[erlang-patches] Pollset per scheduler and bind port to scheduler

Lukas Larsson lukas@REDACTED
Wed Jul 18 11:19:24 CEST 2012


Great, I'll include it in our nightly builds again and let you know of 
the results.

Lukas
On 18/07/12 11:09, Wei Cao wrote:
> Thanks, warnings disappear after disable hipe, I then runned serveral
> tests with debug build ,fixed several assertion failures found and it
> works all right now.
>
> Fixes're pushed to pollset_per_scheduler branch at
> git://github.com/weicao/otp.git
>
>
> 2012/7/18 Lukas Larsson <lukas@REDACTED>:
>> Hi!
>>
>> You should disable hipe before trying to compile the debug build. Also I'm
>> unsure if just adding -DDEBUG to CFLAGS is enough.
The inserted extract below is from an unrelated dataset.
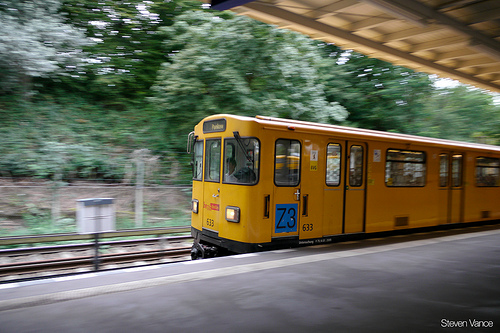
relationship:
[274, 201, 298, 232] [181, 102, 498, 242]
notation on top of train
To build a debug emulator
>> the way we do it is:
>>
>> (cd $ERL_TOP && ./otp_build autoconf && ./otp_build configure --disable-hipe
>> && ./otp_build boot)
>> (cd $ERL_TOP/erts/emulator && make FLAVOR=smp debug)
>>
>> and then start it using
>>
>> $ERL_TOP/bin/cerl -debug
>>
>> Lukas
>>
>>
>> On 18/07/12 08:23, Wei Cao wrote:
>>> 2012/7/18 Wei Cao <cyg.cao@REDACTED>:
>>>> 2012/7/17 Lukas Larsson <lukas@REDACTED>:
>>>>> Hi!
>>>>>
>>>>> After fixing the patch to compile on windows[1] I put it in our daily
>>>>> builds
>>>> Glad to hear it can compile on windows now, thanks a lot~ I tried to set
>>>> up
>>>> mingw etc on a windows virtual machine yesterday, but it runned so slow,
>>>> and
>>>> met a lot of mistakes during configuration.
>>>>
>>>>> and a couple of issues came up. I did not include 'move
>>>>> erts_deliver_time
>>>>> out of erl_check_io' commit as it deadlocks the non-smp emulator.
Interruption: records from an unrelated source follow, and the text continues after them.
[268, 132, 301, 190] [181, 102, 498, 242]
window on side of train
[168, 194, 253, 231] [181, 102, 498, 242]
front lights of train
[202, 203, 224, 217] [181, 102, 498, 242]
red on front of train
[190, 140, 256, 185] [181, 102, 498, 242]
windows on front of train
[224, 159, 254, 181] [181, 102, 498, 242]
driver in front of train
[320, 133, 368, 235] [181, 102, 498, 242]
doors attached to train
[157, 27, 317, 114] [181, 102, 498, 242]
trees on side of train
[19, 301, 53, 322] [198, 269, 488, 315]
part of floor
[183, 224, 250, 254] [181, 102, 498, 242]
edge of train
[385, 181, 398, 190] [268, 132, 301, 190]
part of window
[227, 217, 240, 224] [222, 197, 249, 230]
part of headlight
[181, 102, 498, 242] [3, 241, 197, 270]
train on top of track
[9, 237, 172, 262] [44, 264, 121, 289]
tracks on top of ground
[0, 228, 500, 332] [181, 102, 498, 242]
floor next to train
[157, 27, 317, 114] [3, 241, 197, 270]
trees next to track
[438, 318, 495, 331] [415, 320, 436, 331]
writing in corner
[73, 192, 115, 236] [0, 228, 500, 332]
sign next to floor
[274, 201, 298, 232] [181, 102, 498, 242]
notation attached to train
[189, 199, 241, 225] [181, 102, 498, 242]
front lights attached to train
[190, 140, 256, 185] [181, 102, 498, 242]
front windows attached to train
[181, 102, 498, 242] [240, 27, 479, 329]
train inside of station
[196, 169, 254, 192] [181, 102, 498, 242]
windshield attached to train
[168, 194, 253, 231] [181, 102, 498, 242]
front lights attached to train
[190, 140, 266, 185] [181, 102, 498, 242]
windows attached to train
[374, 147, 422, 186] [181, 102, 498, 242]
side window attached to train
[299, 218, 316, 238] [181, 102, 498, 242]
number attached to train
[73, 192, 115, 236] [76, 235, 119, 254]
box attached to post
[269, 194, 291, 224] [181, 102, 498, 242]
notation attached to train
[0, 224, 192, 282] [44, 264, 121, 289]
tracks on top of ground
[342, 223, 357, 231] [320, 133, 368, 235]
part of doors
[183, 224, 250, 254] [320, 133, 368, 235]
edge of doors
>>>> Yeah, I can confirm this problem, there is only one OS thread
>>>> innon-smp emulator,
>>>> if check_io starts waiting, other threads will have no opportunity to
>>>> run, including the
>>>> thread I added to call erts_deliver_time() periodically, so check_io
>>>> will have no timer
>>>> to wake it up, and would wait endlessly.
>>>>
>>>> I'll consider to replace a better solution.
>>>>
>>>>> When running a debug test build on Linux we got the following assertion:
>>>>> Assertion failed: 0 <= (ix) && (ix) < erts_no_pollsets in
>>>>> sys/common/erl_check_io.c, line 1909
>>>> hm... this is a very silly mistake, the variable erts_no_pollsets is
>>>> set after the assertion,
>>>> after fixing it(post to pollset_per_scheduler branch), I met another
>>>> assertion error,
>>>>
>>>> erlc -W  +debug_info +inline -o../ebin hipe_icode2rtl.erl
>>>> Assertion failed: VALID_INSTR(* (Eterm *)(c_p->i)) in beam/beam_emu.c,
>>>> line 1241
>>>>
>>> I tried the latest master branch on erlang/otp(without my patch),
>>> configure with
>>> ./configure CFLAGS="-DDEBUG -g -O3 -fomit-frame-pointer"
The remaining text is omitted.